Extracted page text data:

☆ ☆ ☆ ☆ ☆ ☆ ☆

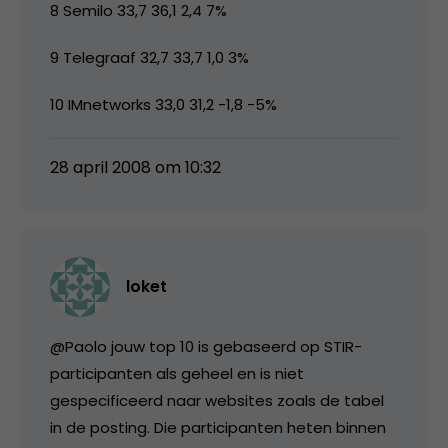
8 Semilo 33,7 36,1 2,4 7%
9 Telegraaf 32,7 33,7 1,0 3%
10 IMnetworks 33,0 31,2 -1,8 -5%
28 april 2008 om 10:32
loket
@Paolo jouw top 10 is gebaseerd op STIR-
participanten als geheel en is niet
gespecificeerd naar websites zoals de tabel
in de posting. Die participanten heten binnen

☆ ☆ ☆ ☆ ☆ ☆ ☆

**PROBLEM TO SOLVE**
Among the entries above, find every line holding "participanten" and copy it.

**EXERCISE SOLUTION**
participanten als geheel en is niet
in de posting. Die participanten heten binnen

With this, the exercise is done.